**** EXERCISE DATA ****
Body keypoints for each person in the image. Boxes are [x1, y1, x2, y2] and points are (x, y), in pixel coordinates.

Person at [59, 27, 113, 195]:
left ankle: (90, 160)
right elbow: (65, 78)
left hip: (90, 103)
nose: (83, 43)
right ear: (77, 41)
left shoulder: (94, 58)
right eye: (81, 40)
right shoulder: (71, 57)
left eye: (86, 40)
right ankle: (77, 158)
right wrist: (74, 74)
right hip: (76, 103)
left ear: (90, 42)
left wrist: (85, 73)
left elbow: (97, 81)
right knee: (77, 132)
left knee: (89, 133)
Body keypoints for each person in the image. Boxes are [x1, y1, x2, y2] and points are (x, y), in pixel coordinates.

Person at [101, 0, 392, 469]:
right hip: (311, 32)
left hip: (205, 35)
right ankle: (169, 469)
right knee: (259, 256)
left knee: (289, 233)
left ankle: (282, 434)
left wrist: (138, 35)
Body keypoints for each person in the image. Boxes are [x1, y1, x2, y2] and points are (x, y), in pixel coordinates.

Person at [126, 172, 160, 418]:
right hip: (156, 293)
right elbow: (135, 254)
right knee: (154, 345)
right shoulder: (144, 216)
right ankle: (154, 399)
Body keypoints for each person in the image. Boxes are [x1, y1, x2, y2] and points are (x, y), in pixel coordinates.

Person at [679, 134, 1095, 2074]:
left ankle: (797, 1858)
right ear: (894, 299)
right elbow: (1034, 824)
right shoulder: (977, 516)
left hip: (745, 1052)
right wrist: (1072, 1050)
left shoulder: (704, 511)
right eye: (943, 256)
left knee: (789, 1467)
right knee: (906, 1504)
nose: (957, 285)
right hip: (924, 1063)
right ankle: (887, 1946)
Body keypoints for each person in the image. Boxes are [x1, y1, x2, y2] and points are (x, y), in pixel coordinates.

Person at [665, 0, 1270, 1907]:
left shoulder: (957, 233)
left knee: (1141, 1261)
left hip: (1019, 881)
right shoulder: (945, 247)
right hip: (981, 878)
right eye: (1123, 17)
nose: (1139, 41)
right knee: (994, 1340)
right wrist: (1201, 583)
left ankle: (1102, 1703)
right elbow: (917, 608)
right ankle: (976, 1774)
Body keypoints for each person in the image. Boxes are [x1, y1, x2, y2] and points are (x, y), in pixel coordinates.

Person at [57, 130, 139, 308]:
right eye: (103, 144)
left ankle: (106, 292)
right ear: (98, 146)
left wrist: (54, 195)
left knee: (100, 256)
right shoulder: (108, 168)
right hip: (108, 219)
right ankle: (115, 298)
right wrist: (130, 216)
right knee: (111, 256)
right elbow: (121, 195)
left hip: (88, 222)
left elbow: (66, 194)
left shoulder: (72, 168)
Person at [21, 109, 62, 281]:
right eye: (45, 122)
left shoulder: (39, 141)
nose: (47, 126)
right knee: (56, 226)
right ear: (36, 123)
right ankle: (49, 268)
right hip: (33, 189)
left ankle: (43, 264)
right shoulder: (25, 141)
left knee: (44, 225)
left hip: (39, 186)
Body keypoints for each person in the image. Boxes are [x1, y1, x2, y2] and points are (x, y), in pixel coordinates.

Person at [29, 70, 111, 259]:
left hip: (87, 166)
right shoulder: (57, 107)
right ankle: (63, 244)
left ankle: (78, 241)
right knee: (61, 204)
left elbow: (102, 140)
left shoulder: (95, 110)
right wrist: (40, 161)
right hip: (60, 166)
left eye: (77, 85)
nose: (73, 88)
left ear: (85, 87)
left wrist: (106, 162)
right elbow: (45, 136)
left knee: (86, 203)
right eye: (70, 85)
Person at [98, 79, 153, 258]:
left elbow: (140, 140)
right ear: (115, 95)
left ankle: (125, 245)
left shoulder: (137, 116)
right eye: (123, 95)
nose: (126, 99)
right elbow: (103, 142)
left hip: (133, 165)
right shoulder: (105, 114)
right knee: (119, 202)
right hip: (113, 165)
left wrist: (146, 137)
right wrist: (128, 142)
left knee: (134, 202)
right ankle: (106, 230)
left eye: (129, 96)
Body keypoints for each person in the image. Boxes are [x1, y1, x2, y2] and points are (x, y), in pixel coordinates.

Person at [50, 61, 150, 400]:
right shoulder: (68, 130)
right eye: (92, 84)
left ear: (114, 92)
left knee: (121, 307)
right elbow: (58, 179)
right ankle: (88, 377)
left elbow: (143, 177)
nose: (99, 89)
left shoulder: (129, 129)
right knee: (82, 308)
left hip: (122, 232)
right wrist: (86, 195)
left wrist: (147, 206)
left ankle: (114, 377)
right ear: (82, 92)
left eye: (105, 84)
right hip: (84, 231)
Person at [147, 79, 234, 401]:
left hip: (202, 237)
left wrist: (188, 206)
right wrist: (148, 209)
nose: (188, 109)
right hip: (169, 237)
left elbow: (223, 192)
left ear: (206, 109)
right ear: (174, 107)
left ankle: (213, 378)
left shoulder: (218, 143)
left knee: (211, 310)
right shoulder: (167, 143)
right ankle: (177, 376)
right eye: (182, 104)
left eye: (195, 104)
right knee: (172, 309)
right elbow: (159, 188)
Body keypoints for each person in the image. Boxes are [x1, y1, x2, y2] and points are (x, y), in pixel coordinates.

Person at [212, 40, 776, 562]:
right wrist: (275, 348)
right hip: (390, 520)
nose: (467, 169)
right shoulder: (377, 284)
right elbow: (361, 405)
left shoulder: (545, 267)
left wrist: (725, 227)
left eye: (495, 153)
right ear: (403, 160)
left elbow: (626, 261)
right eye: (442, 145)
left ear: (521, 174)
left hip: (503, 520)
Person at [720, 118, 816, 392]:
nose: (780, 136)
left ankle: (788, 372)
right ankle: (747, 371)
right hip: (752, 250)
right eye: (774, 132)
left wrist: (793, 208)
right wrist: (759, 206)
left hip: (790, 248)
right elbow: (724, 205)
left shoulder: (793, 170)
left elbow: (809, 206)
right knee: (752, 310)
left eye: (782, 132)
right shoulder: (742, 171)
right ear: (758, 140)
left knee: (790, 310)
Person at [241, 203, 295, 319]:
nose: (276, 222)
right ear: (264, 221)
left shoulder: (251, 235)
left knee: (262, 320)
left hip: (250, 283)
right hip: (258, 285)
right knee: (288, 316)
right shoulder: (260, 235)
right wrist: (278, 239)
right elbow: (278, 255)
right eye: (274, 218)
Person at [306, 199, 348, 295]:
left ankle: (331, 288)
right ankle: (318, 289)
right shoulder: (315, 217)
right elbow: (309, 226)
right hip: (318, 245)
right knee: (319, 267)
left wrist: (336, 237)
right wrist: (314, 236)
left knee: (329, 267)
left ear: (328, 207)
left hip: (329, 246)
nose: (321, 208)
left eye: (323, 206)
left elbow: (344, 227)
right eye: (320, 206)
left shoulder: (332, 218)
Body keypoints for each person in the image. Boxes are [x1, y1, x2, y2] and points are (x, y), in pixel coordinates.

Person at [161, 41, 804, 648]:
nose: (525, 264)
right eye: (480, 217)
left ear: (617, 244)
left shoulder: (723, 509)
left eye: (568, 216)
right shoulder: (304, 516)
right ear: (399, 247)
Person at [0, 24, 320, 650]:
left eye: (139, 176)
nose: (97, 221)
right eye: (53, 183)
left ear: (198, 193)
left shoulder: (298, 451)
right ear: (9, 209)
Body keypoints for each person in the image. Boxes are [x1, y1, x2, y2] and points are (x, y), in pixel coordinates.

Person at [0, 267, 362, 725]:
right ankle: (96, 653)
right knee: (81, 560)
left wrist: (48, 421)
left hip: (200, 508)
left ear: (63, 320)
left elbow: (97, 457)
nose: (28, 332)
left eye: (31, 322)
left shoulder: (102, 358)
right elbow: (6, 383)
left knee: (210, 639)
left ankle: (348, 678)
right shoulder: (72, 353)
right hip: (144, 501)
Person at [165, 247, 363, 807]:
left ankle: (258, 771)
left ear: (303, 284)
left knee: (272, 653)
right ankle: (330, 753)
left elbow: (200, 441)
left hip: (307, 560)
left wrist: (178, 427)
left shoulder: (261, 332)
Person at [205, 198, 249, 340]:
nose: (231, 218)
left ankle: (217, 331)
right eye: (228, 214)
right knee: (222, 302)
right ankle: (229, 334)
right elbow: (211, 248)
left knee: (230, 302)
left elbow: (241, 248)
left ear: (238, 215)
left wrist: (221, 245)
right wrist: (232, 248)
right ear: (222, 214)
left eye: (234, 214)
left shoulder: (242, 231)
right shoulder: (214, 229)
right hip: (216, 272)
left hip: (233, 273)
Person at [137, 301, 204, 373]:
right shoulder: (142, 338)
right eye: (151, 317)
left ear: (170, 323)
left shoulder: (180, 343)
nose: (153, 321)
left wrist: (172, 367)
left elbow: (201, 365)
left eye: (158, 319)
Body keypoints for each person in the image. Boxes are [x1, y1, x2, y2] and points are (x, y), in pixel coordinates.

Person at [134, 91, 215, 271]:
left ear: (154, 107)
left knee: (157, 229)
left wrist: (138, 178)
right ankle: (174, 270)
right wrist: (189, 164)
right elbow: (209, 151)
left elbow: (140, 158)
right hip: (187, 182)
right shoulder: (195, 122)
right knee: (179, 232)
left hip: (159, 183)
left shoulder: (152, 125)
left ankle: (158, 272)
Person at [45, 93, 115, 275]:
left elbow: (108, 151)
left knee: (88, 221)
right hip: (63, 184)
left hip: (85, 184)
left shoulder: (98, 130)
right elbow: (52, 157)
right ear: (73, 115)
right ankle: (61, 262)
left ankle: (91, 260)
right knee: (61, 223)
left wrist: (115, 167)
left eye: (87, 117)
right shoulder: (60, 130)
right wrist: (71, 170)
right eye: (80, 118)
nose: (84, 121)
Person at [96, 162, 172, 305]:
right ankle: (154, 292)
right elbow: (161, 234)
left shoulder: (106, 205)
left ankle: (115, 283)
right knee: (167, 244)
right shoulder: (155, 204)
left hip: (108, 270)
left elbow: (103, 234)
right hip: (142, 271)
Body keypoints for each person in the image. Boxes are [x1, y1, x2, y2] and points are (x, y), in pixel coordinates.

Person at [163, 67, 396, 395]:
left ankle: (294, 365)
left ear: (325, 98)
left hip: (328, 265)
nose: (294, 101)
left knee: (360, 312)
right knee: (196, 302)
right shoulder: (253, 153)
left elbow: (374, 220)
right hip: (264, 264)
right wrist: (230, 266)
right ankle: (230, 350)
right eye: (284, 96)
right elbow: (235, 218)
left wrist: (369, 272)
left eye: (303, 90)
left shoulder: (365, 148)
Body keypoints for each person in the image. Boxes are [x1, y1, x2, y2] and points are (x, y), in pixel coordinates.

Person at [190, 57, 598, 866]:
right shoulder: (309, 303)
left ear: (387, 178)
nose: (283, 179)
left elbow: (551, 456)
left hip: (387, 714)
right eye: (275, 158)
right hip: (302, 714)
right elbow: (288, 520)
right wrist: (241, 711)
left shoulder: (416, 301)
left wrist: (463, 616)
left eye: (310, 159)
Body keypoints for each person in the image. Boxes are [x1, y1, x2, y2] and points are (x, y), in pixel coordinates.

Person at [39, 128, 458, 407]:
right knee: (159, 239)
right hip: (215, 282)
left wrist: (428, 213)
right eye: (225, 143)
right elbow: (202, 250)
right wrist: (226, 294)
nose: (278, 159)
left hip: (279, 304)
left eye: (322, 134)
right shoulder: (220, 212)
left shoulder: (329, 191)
****
■ DIRECTIONS ■
Above are the entries. Copy exactly the part that opens with the line containing "left ankle: (90, 160)" and closes with the line containing "left shoulder: (72, 168)", and no more.

■ RESULT FOR THIS EXERCISE ■
left ankle: (90, 160)
right elbow: (65, 78)
left hip: (90, 103)
nose: (83, 43)
right ear: (77, 41)
left shoulder: (94, 58)
right eye: (81, 40)
right shoulder: (71, 57)
left eye: (86, 40)
right ankle: (77, 158)
right wrist: (74, 74)
right hip: (76, 103)
left ear: (90, 42)
left wrist: (85, 73)
left elbow: (97, 81)
right knee: (77, 132)
left knee: (89, 133)
Body keypoints for each person in the image. Boxes are [x1, y1, x2, y2] and points are (x, y), in pixel coordinates.

Person at [101, 0, 392, 469]:
right hip: (311, 32)
left hip: (205, 35)
right ankle: (169, 469)
right knee: (259, 256)
left knee: (289, 233)
left ankle: (282, 434)
left wrist: (138, 35)
Body keypoints for each person in the image. Boxes are [x1, y1, x2, y2] and points are (x, y), in pixel coordinates.

Person at [126, 172, 160, 418]:
right hip: (156, 293)
right elbow: (135, 254)
right knee: (154, 345)
right shoulder: (144, 216)
right ankle: (154, 399)
Body keypoints for each person in the image. Boxes are [x1, y1, x2, y2] and points are (x, y), in pixel coordinates.

Person at [679, 134, 1095, 2074]:
left ankle: (797, 1858)
right ear: (894, 299)
right elbow: (1034, 824)
right shoulder: (977, 516)
left hip: (745, 1052)
right wrist: (1072, 1050)
left shoulder: (704, 511)
right eye: (943, 256)
left knee: (789, 1467)
right knee: (906, 1504)
nose: (957, 285)
right hip: (924, 1063)
right ankle: (887, 1946)
Body keypoints for each person in the image. Boxes are [x1, y1, x2, y2] and points are (x, y), in pixel coordinates.

Person at [665, 0, 1270, 1907]:
left shoulder: (957, 233)
left knee: (1141, 1261)
left hip: (1019, 881)
right shoulder: (945, 247)
right hip: (981, 878)
right eye: (1123, 17)
nose: (1139, 41)
right knee: (994, 1340)
right wrist: (1201, 583)
left ankle: (1102, 1703)
right elbow: (917, 608)
right ankle: (976, 1774)
Body keypoints for each person in the image. Boxes are [x1, y1, x2, y2] and points are (x, y), in pixel coordinates.

Person at [57, 130, 139, 308]:
right eye: (103, 144)
left ankle: (106, 292)
right ear: (98, 146)
left wrist: (54, 195)
left knee: (100, 256)
right shoulder: (108, 168)
right hip: (108, 219)
right ankle: (115, 298)
right wrist: (130, 216)
right knee: (111, 256)
right elbow: (121, 195)
left hip: (88, 222)
left elbow: (66, 194)
left shoulder: (72, 168)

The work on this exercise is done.